ROCK activation in mouse CCM lesions. ROCK activation was assessed by pMLC immunohistochemistry (dark brown staining, left panels). Normal capillaries (arrowheads) from an Msh2^−/− control mouse (top row) do not show evidence of ROCK activation. By contrast, in Ccm1^+/−Msh2^−/− mice, endothelial cells (ECs) lining stage 1 lesions (arrows) stain weakly for pMLC (middle row) and ECs lining three caverns (asterisks) of a stage 2 lesion show stronger pMLC staining. Corresponding serial sections show no staining with an isotype control (right panels). All tissue sections were counterstained blue with hematoxylin. Scale bar is 100 μm.

Figure 5.

ROCK activation increases as CCM lesions grow. (A) The relative intensities of pMLC staining were compared between normal capillaries, stage 1 CCM lesions and stage 2 lesions. The intensity of pMLC staining increases with the size and complexity of the lesions in Ccm1^+/−Msh2^−/− mouse brains with CCMs (regression coefficient = 0.7655, P < 0.0001; common odds ratio = 2.150). (B) The pMLC staining intensities of normal capillaries were compared between the genotypes and MRI phenotypes of the mice. Normal capillaries in brains from Ccm1^+/−Msh2^−/− mice with CCM lesions show stronger pMLC staining than those from mice with the same genotype without CCM lesions, which in turn show stronger pMLC staining than those from Msh2^−/− control mice (P < 0.0001, exact Mantel–Haenszel test). Post hoc Bonferroni-adjusted P-values were <0.001 between two groups in all three comparisons.

Figure 6.

Reduced KRIT1 expression in the endothelium of mouse CCM lesions. Capillaries in Msh2^−/− control brains (first row) showed prominent brown staining for both KRIT1 (left) and CCM2 (right). Consistent with the genotype of the mice, KRIT1 staining was reduced, while CCM2 staining remained at control levels in normal capillaries (second row) of the Ccm1^+/−Msh2^−/− mouse brain. Endothelial cells lining two stage 1 CCM lesions (third row) and two caverns of a stage 2 CCM lesion (fourth row) showed normal staining for CCM2 (right), but either reduced (white arrow) or no staining (black arrow) for KRIT1 (left).
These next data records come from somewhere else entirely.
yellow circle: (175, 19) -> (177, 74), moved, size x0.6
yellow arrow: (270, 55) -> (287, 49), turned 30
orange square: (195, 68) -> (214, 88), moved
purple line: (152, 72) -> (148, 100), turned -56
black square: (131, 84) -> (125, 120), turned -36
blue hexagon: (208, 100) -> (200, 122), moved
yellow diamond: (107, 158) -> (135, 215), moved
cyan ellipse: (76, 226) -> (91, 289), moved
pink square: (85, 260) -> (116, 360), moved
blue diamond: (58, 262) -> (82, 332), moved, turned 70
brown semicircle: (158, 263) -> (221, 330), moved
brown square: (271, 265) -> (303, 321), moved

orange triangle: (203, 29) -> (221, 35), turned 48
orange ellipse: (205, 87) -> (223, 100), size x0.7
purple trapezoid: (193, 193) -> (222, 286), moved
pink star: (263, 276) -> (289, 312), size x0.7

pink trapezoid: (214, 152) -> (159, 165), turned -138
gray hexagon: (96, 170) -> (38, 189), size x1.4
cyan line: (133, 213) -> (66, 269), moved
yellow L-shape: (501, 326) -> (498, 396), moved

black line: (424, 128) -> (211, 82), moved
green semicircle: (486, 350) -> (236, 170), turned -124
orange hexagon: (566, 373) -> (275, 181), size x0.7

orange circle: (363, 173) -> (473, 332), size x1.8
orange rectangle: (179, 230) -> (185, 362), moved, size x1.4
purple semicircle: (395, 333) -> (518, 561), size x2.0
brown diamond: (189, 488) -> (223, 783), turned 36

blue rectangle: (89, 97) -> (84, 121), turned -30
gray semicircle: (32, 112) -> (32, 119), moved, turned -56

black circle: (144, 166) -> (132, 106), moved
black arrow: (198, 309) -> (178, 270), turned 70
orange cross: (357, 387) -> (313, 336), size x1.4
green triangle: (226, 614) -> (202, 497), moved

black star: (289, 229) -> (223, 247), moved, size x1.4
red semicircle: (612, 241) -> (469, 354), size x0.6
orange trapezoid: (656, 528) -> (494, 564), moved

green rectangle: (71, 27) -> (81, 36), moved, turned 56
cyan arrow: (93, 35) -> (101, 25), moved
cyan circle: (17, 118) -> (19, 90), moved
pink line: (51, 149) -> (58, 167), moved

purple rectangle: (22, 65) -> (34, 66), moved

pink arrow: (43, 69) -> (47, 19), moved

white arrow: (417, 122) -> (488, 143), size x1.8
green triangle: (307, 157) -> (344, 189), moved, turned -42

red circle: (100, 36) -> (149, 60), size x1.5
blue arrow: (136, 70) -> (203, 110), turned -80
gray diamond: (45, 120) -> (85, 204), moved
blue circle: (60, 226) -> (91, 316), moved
Scale bar is 50 µm.

Figure 7.

Electron microscopy reveals abnormal ultrastructure of CCM lesion endothelium. (A) Three CCM lesions (arrows) in a Ccm1^+/−Msh2^−/− mouse brain shown by Toluidine Blue staining (×40, scale bar 25 µm). (B) Intact tight junctions (arrows) and basal lamina (arrowheads) are present within a normal capillary in a control C57BL/6 mouse (×4600, scale bar 1 µm). Intact tight junctions (arrows) and basal lamina (arrowheads) are also present within a normal capillary (C, ×35000, scale bar 200 nm) and a CCM lesion (D, ×35000, scale bar 200 nm) in a Ccm1^+/−Msh2^−/− mouse brain. (E) In the same lesion, filopodia (arrows) are present (×4060, scale bar 2 µm). (F) A tight junction and the basal lamina (arrowhead) are both broken in this lesion and erythrocyte extravasation is visible (×8260, scale bar 1 µm). RBC, red blood cell; NU, endothelial nucleus; BL, basal lamina.